ABSTRACT Mycobacterium tuberculosis (Mtb), the causative agent of tuberculosis (TB) in humans, currently leads to nearly 1.7 million deaths a year. TB control is threatened by the continued emergence of drug-resistant Mtb strains. Clinical resistance has now been observed against all TB drugs, underscoring the urgent need not just for new drugs, but for entirely new strategies that directly target and disable drug resistance mechanisms. Two of the most promising strategies to prevent the emergence of antibiotic resistance in the treatment of TB are the targeting of drug tolerant, non-replicating bacterial populations and host-directed therapy (HDT). We identified a series of drug-like ATP analogs with in vitro activity against replicating and non-replicating Mtb that is comparable to that of rifampicin, one of the first-line drugs targeting non-replicating Mtb. Because these inhibitors were originally developed for the inhibition of the human transforming growth factor receptor (TGFβR), a pathway implicated in immunity to TB, we also sought to test whether inhibition of TGFβR mediates host-directed activity against Mtb. We found that genetic deletion and chemical inhibition of TGFβR significantly reduced the bacterial load in infected animals. We showed that T-cells lacking TGFβR had an increased capacity to interact in a cognate manner with Mtb-infected macrophages and produce IFNγ at the pulmonary site of infection. These preliminary studies suggest a new answer to the longstanding question why the T cell response to Mtb is inadequate at the site of infection and highlights the possibility that TGFβ signaling is a new HDT target. Thus, we identified compounds that have two independent activities that both kill Mtb and likely impede the emergence of drug resistance. Using genetics and the ATP analogs as chemical tools, we will identify the cellular Mtb targets responsible for directly killing Mtb, thus identifying new targets that underlie drug tolerance. On the host side, we will determine the role of TGFβR signaling in Mtb infection. Lastly, we will test this dual host-pathogen targeting strategy by testing the efficacy of our compounds in vivo.

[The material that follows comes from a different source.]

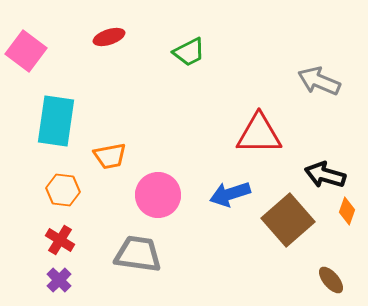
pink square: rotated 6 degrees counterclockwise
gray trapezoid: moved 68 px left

抽象的 结核分枝杆菌 (Mtb) 是人类结核病 (TB) 的病原体，目前导致几乎 每年有 170 万人死亡，结核病控制受到耐药结核菌菌株持续出现的威胁。 目前已观察到所有结核病药物均出现临床耐药性，这凸显出迫切需要的不仅仅是新药 药物，而是直接针对和禁用其中两种耐药机制的全新策略。 预防结核病治疗中抗生素耐药性出现的最有希望的策略是 我们确定了针对耐药、非复制细菌群体和宿主定向治疗（HDT）的方法。 系列药物样 ATP 类似物，其体外对抗复制型和非复制型 Mtb 的活性相当 利福平是针对非复制型结核分枝杆菌的一线药物之一，因为这些抑制剂是针对非复制型结核分枝杆菌的一线药物。 最初开发用于抑制人类转化生长因子受体 (TGFβR)，这是一种途径 与结核病免疫有关，我们还试图测试抑制 TGFβR 是否介导宿主定向活性 我们发现 TGFβR 的基因删除和化学抑制显着减少了细菌。 我们发现，缺乏 TGFβR 的 T 细胞的相互作用能力有所增强。 与 Mtb 感染的巨噬细胞同源，并在肺部感染部位产生 IFNγ。 初步研究为为什么 T 细胞对 Mtb 的反应是长期存在的问题提供了新的答案 感染部位的不足，凸显了 TGFβ 信号传导是新的 HDT 靶点的可能性。 我们鉴定出具有两种独立活性的化合物，既可以杀死结核分枝杆菌，又可能阻止其出现 使用遗传学和 ATP 类似物作为化学工具，我们将确定细胞 Mtb 靶标。 在宿主方面，我们负责杀死结核分枝杆菌，从而直接识别出耐药性的新靶标。 将确定 TGFβR 信号在 Mtb 感染中的作用 最后，我们将测试这种双重宿主-病原体靶向。 通过测试我们的化合物在体内的功效来制定策略。